Sinan ve Poyraz’ın ilişkisine gelecek olursak, onlarda da birbirlerinden kopamamak var. Bir an dahi ayrı kalmak karşısında bocalamak var. Durumda biraz da Ünsal Özbakan’ın etkisi görülüyor bana kalırsa. Zira babasından zorla ayrılmaya çalışılan çocuk babasına daha çok bağlanır. Pek tabii babası da oğluna. Her ne kadar o ana kadar birbirlerini fena halde seviyor olsalar dahi, o andan sonra bu sevgi katlanır, derecesi yükselir, değeri artar. Yerinde duramaz, sıçrar. Şimdilik dizinin baba-oğul ilişkisi açısından en dertsiz, en mutlu görünen tarafı –bunca derde, tasaya karşın- Poyraz und Sinan.
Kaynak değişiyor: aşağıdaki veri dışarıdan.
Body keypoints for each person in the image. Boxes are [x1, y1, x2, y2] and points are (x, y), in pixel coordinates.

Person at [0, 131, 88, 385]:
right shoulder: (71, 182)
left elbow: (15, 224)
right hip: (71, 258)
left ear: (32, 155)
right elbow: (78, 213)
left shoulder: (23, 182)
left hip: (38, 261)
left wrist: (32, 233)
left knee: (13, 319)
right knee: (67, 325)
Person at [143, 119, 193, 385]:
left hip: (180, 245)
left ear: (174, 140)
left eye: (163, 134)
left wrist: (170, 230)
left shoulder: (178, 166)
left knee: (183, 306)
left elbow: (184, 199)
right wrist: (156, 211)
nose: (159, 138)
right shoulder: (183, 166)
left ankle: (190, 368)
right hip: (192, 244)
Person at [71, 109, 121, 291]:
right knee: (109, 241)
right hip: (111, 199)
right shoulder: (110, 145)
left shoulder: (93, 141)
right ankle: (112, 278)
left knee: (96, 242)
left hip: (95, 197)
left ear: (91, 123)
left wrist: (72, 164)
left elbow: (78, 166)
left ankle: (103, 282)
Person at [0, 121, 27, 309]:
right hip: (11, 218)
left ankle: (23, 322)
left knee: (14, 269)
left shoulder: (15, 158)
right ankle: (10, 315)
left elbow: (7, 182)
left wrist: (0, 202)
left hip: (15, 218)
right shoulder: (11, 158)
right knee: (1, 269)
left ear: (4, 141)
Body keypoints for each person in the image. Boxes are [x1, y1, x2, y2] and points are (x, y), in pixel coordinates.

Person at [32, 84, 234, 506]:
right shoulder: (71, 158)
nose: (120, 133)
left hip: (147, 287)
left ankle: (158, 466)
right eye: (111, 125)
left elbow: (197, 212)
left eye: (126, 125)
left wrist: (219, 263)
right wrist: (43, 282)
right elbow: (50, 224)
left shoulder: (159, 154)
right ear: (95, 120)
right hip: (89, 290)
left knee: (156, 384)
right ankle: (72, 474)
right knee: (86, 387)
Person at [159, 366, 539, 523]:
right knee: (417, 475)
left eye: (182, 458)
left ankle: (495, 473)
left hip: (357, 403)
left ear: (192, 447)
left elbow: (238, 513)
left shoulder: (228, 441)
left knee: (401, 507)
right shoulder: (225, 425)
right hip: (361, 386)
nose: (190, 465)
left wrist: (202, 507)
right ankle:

Baba-oğul ilişkisi demişken, İsa’ya da birkaç gönderme yapmamak ayıp olur.
Hapishanede olduğundan habersiz olduğu babası yerine Poyraz’ın gönderdiği mektup ve annesi Ömür Hanım’ın müstesna duyguları… Belki de, evet, dizinin en derin baba-oğul dramlarından biri de İsa ve babası arasında yaşanıyor. Peki, babası günün birinde hapisten çıkıp “hayata döner” mi? Dizide görür müyüz onu?
Hiç belli olmaz! Dokunaklı bir dram, ölü bir yılan gibi yatıyor o hikâyede. Birçokları sever böyle şeyleri.